Peurs primitives

Invité par Karine, une amante d’origine vietnamienne et attachée culturelle de profession, à découvrir en avant-première l’exposition « Enfers et fantômes d’Asie » au Musée du Quai Branly, je la rejoins tôt dans la soirée pour une visite privilégiée.
À mon arrivée, je la trouve pendue au téléphone, au milieu d’une négo’ musclée. D’un sourire d’excuse, elle me tend le petit dépliant introductif à la visite que je parcours pour patienter :

« Plongée dans le monde des esprits, de l’épouvante et des créatures fantastiques : l’exposition s’empare des histoires de fantômes en Asie. À travers l’art religieux, le théâtre, le cinéma, la création contemporaine ou le manga, un parcours aux frontières du réel. »

Un bon quart d’heure plus tard, l’oreille toujours collée à son portable, Karine me fait signe d’avancer et donc de commencer sans elle.
C’est alors seul mais poursuivi par le claquement de ses talons que je découvre les premières œuvres exhibées : des estampes à l’aura quasi maléfique où des Yōkai, ces créatures surnaturelles issues de la culture horrifique japonaise, s’entredévorent. Un peu plus loin, je tombe sur deux Phi Pret, esprits animistes et figures emblématiques du folklore thaïlandais. Exposés à taille réelle, yeux exorbités et langue pendue jusqu’à mi-cuisse, ils se tiennent dans toute leur maigreur. C’est l’instant que choisit Karine pour enfin me rejoindre et me murmurer, amusée :
- Alors, ce petit couple te plaît ? Des fantômes affamés…Leur appétit insatiable les plonge dans une souffrance permanente. La légende raconte qu’ils sont maudits à cause d’une vie terrestre remplie de vices, de déboires, de violences…

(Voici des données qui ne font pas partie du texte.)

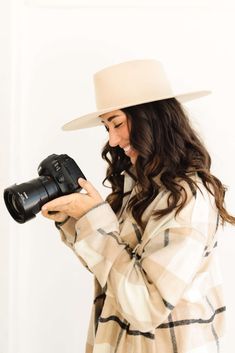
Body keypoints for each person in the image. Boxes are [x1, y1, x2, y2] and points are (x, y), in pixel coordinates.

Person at [41, 59, 235, 353]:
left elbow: (145, 307)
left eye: (117, 123)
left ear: (153, 118)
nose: (113, 139)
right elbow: (114, 273)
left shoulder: (187, 197)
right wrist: (74, 219)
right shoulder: (139, 187)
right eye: (106, 126)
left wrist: (92, 220)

- À défaut de m’plaire, ça me parle.
La tournée terrifique se poursuit, ponctuée de visions tantôt drôles - un moine bouddhiste poursuivi par une horde de zombies version bol de rāmen -, tantôt touchantes - une geïsha borgne au visage bleuté pleurant son tanuki momifié -, tantôt carrément cauchemardesques : un manuki-neko - ces chats porte-bonheur japonais qu’on trouve fréquemment en vitrine de petits commerces ou bien sur les comptoirs d’échoppes - éventré, d’où jaillissent des vampires sauteurs.
Notre promenade privée achevée, je questionne Karine à-propos :
- Et toi, ta plus grande vision d’horreur ?

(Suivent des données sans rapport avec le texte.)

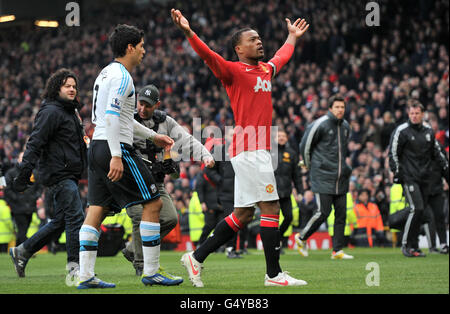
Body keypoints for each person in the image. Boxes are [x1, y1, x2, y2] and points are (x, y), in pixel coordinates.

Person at [172, 8, 309, 287]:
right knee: (271, 207)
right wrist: (189, 32)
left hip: (254, 150)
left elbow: (282, 55)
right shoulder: (233, 71)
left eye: (260, 39)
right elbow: (209, 55)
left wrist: (292, 37)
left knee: (244, 214)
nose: (259, 42)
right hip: (250, 148)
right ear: (239, 48)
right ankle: (274, 275)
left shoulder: (266, 70)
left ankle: (196, 258)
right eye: (253, 40)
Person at [77, 24, 177, 289]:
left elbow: (120, 119)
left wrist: (153, 136)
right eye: (142, 46)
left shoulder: (105, 73)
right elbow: (112, 118)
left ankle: (85, 275)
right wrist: (116, 156)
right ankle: (151, 271)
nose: (144, 51)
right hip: (115, 148)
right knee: (153, 204)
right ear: (130, 47)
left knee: (96, 210)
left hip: (96, 147)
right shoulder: (123, 78)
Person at [122, 84, 214, 275]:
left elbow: (187, 140)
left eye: (147, 105)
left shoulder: (166, 122)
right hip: (131, 181)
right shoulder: (127, 120)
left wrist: (204, 154)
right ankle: (141, 265)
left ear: (157, 105)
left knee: (170, 219)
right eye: (140, 103)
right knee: (140, 217)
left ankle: (133, 249)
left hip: (155, 182)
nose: (142, 109)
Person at [9, 68, 87, 278]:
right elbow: (35, 142)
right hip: (58, 173)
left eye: (74, 86)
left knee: (62, 220)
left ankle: (22, 251)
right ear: (56, 88)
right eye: (67, 86)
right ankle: (74, 269)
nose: (72, 89)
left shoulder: (70, 111)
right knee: (75, 217)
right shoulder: (51, 111)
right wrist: (24, 173)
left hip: (68, 172)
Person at [295, 94, 354, 260]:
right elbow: (305, 145)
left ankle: (337, 250)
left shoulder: (346, 127)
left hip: (341, 177)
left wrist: (347, 168)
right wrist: (307, 163)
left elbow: (343, 151)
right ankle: (301, 238)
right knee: (323, 212)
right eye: (337, 107)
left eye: (342, 107)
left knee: (341, 214)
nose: (340, 110)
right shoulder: (319, 124)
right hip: (322, 175)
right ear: (330, 108)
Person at [388, 101, 449, 257]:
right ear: (409, 114)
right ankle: (406, 245)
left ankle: (414, 246)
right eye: (412, 113)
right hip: (409, 178)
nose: (414, 116)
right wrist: (397, 173)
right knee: (417, 208)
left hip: (425, 179)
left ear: (422, 114)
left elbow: (438, 154)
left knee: (421, 213)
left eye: (417, 113)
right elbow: (393, 153)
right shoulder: (402, 131)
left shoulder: (429, 132)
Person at [4, 152, 43, 246]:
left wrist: (35, 197)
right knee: (22, 229)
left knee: (24, 229)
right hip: (17, 207)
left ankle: (17, 250)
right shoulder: (11, 173)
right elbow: (7, 189)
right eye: (22, 157)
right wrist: (17, 198)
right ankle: (27, 248)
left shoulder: (34, 173)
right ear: (18, 159)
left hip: (30, 206)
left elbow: (40, 187)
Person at [272, 129, 303, 249]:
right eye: (279, 136)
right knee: (272, 219)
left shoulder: (292, 153)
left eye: (283, 136)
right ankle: (273, 243)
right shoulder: (269, 152)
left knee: (289, 217)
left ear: (287, 138)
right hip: (271, 192)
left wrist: (300, 191)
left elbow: (297, 175)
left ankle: (277, 238)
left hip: (285, 192)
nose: (281, 138)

- C’est drôle que tu me demandes ça. Elle me vient la nuit, fréquemment. Quand justement, j’ai les yeux fermés. L’orphelinat de mon enfance, à Saïgon. Là où j’ai fait mes premiers pas et passé mes premières années, jusqu’à mon adoption. Son odeur, ses bruits, ses couleurs…Ses  cris. Ses pleurs. BOUH.
- Comme tu dis, bouh.
- Bon, m’en veux pas, j’ai encore mille appels à passer, l’expo démarre dans deux semaines et on est loin d’être prêts…On s’appelle fin avril, je serai déjà plus dispo’.

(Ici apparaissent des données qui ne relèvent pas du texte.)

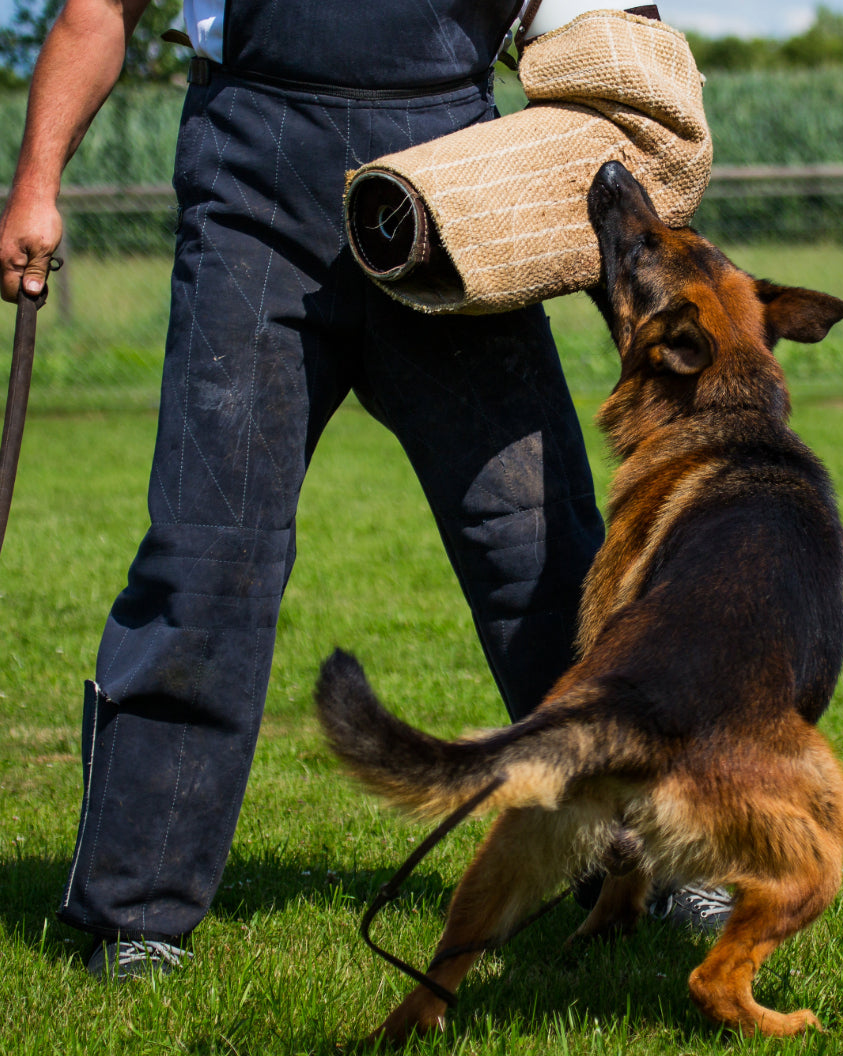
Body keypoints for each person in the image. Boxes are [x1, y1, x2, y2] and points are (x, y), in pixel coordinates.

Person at [0, 0, 729, 979]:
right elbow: (100, 8)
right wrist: (36, 185)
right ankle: (136, 915)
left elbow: (606, 39)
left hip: (451, 198)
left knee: (544, 552)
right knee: (206, 556)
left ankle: (651, 856)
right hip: (252, 194)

Resté figé dans mes pensées, encore ensorcelé par ce spectacle d’images lugubres, sublimes, je finis par rentrer, longeant la fameuse palissade de verre du musée, ornée pour l’occasion de collages aussi géants qu’effrayants. Quand je lève les yeux vers l’un d’eux, c’est pour croiser le regard railleur d’un démon au visage fardé tel celui d’un acteur de kabuki, ses traits déformés par un rire aussi crispant qu’imaginaire.